§ 本文:
· · ·

Vol.216 「さざ波」で医療が崩壊することが問題

 内閣官房参与の高橋洋一氏が新型コロナの感染者数について、自身のツイッターでグラフを示して、「日本はこの程度の『さざ波』。これで五輪中止とかいうと笑笑」と投稿したことに、批判が集まっています。「笑笑」はワラワラと読むそうで、この程度の感染状況で五輪をやらないと世界から笑われますよという意味らしいのですが、この表現が死者や苦しんでいる人を冒涜するものであると怒りを買ったようです。笑笑はともかく、「さざ波」であることはグラフを見ると明らかで、彼の主張に誤りはありません。問題は「さざ波」で医療が崩壊することです。

· · ·

§ 課題:
1. 本文で筆者が問題だとしているのは何か。
2. 「さざ波」と医療崩壊を論じた本文を、最後の文の後から書き継いでください。

保存された記録:
· · ·

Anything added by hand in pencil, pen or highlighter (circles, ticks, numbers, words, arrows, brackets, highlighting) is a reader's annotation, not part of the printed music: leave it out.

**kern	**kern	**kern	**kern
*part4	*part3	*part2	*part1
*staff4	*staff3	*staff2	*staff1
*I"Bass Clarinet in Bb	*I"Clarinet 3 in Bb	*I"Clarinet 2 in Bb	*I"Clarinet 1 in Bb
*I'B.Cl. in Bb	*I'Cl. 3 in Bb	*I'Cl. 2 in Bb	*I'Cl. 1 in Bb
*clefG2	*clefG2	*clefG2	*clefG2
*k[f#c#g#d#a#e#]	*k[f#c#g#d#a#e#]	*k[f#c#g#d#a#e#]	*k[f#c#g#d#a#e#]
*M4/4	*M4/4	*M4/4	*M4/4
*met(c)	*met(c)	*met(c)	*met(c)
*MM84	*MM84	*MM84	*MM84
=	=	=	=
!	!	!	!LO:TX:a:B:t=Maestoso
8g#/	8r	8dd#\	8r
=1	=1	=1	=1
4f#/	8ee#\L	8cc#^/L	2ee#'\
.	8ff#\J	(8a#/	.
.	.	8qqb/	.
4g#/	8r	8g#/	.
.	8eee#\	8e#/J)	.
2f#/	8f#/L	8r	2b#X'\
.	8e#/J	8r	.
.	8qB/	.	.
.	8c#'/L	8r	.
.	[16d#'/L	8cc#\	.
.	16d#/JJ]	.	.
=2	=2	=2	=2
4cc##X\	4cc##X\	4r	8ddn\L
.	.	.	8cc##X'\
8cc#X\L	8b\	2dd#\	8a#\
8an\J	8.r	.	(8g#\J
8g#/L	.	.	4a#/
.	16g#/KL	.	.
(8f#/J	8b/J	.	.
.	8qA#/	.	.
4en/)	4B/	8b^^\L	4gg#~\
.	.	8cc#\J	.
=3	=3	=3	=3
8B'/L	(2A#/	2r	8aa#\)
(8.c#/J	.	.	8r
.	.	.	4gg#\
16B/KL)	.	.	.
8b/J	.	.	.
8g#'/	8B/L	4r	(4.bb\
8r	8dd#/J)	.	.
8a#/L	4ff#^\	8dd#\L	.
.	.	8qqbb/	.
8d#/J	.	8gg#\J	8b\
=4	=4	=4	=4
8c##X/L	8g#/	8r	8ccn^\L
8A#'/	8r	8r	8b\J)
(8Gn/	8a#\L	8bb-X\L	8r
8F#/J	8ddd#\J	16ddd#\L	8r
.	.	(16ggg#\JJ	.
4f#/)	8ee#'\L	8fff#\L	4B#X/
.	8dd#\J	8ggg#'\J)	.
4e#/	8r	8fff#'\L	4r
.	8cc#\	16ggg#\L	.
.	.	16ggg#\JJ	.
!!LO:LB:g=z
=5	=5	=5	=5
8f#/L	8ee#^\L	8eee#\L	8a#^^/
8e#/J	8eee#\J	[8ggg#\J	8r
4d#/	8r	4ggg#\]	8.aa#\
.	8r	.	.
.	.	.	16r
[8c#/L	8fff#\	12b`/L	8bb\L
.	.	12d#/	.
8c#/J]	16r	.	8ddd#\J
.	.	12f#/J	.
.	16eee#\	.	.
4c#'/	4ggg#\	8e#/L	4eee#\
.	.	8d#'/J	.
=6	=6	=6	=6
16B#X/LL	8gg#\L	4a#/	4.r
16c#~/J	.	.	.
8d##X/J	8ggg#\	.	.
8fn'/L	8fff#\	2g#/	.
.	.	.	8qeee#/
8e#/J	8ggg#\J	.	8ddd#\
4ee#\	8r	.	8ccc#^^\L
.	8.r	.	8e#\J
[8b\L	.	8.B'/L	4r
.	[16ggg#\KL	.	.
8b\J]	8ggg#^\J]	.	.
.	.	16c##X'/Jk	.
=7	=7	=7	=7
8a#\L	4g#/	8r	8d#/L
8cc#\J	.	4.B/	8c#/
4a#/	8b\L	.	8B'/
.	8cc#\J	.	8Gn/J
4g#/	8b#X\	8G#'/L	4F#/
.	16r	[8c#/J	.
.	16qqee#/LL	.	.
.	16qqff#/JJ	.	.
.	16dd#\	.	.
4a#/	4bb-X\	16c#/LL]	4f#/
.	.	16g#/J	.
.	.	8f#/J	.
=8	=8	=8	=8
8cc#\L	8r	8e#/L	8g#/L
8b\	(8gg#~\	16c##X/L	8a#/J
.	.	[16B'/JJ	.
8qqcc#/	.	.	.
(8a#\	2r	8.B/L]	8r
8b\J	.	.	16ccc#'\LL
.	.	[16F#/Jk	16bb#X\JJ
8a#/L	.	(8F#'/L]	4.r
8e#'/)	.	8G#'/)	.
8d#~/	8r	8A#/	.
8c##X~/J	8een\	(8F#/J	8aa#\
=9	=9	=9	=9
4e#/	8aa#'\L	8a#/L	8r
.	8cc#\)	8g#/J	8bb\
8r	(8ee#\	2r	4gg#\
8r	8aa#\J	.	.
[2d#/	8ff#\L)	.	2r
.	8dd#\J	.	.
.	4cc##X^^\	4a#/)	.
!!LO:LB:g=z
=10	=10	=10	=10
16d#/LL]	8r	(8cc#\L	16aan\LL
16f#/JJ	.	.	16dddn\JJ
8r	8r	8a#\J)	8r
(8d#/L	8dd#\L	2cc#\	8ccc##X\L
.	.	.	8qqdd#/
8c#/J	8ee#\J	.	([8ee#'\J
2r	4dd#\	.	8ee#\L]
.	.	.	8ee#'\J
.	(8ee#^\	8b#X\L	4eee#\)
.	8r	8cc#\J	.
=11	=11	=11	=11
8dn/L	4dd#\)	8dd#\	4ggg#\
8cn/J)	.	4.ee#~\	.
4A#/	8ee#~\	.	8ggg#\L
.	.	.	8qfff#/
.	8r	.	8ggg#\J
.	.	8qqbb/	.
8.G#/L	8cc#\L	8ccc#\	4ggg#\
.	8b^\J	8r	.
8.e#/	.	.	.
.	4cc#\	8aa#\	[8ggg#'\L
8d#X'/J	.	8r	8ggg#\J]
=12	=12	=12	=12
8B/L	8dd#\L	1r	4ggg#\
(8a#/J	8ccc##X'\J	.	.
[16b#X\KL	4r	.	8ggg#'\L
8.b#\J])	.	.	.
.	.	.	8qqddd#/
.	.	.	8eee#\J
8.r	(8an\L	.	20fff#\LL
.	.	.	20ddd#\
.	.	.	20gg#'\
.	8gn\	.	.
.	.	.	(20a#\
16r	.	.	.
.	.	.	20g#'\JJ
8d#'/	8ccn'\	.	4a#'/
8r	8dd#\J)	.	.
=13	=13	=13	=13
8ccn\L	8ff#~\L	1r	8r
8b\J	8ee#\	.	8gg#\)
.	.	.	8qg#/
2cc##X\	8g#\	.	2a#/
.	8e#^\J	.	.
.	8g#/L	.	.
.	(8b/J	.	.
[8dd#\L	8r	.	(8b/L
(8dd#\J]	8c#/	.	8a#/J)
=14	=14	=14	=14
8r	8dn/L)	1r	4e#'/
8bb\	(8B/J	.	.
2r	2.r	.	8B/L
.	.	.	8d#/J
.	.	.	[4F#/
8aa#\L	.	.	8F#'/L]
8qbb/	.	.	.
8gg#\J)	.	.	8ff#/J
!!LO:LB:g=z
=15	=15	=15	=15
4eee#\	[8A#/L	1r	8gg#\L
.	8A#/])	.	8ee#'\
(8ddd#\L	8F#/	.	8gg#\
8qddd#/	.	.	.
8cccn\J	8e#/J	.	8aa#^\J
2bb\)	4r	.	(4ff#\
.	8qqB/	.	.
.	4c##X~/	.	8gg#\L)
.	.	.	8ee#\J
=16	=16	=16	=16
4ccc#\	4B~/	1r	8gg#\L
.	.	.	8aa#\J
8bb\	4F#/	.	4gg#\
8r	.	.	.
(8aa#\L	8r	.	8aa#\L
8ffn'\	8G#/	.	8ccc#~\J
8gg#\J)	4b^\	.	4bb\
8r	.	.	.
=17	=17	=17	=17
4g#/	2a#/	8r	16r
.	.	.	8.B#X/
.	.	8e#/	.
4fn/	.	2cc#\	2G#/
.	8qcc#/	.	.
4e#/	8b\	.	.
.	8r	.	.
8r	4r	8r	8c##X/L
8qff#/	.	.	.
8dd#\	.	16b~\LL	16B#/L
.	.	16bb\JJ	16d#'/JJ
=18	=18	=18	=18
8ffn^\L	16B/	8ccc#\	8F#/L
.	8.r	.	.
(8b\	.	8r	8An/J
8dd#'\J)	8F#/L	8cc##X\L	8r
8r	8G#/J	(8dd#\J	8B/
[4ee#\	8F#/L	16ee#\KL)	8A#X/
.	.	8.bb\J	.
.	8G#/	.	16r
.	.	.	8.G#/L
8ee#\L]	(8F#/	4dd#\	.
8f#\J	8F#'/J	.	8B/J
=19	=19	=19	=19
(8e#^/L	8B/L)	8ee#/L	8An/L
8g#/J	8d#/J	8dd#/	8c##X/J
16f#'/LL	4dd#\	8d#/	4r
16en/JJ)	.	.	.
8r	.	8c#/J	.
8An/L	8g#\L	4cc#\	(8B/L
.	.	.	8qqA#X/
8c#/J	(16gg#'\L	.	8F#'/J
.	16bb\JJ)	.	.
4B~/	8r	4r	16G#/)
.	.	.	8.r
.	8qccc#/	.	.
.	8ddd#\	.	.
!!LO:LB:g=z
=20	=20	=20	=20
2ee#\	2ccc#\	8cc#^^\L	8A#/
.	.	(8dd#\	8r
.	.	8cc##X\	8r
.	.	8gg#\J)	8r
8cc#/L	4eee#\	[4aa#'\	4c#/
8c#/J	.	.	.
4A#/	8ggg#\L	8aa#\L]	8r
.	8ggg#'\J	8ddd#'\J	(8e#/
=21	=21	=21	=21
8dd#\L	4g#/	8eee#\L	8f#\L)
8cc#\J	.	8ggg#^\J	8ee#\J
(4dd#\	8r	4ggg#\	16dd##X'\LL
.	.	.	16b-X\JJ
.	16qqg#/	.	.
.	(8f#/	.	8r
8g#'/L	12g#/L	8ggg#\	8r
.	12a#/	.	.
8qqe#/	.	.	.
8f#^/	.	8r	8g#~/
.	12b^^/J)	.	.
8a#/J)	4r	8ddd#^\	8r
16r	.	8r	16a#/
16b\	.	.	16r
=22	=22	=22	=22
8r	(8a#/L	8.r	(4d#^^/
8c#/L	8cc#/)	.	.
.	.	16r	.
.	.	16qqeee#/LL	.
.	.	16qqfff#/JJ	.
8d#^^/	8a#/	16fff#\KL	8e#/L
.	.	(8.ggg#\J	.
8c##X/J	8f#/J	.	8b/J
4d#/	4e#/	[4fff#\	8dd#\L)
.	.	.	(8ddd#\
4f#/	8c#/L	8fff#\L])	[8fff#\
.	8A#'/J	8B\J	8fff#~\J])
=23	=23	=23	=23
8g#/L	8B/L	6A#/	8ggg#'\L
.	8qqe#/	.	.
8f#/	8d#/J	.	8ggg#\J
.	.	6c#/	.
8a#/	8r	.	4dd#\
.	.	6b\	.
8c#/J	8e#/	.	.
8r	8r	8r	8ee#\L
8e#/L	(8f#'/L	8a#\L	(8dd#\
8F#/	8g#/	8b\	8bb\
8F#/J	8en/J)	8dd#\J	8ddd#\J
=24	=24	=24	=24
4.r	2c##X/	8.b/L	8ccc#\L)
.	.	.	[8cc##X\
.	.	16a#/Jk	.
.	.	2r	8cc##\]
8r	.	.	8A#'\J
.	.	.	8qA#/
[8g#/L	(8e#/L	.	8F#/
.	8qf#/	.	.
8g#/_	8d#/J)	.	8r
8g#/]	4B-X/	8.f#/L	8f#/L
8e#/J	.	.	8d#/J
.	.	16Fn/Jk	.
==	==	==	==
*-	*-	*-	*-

· · ·

§ 解答:
1. 「さざ波」で医療が崩壊すること。

2.
 政府や大多数の国民の目は、如何に感染者を減らすかということに向いていますが、世界的に見ても感染に有効な対策が、我が国のような人口の多い民主主義国家で成功したものはないように思います。ただ東アジアでは「ファクターX」と呼ばれる何らかの要因で、被害が少なく済んでいることは間違いありません。本来我が国の被害はさざ波であるにも関わらず、一部の医療機関と医療従事者に過剰な負荷がかかっているのです。さざ波を大きくしない努力は必要ですが、もっと患者の受け入れ体制に目を向けるべきです。少なくとも1年以上の間に有効な手を打てなかったことは、国も自治体も医師会も、そして医者も反省しなければなりません。中国のように専門病院を建設すべきだという考えもありますが、まずは既存の病床をどのように使うかを柔軟に考えたほうが、医療従事者の移動も少なく、時間もお金も節約できます。今よりも多くの医療機関と医療従事者で負担を分け合えるよう、二類感染症(実質的には一類感染症に近い)の指定を解除するなどの対策から始めてみてはどうでしょうか。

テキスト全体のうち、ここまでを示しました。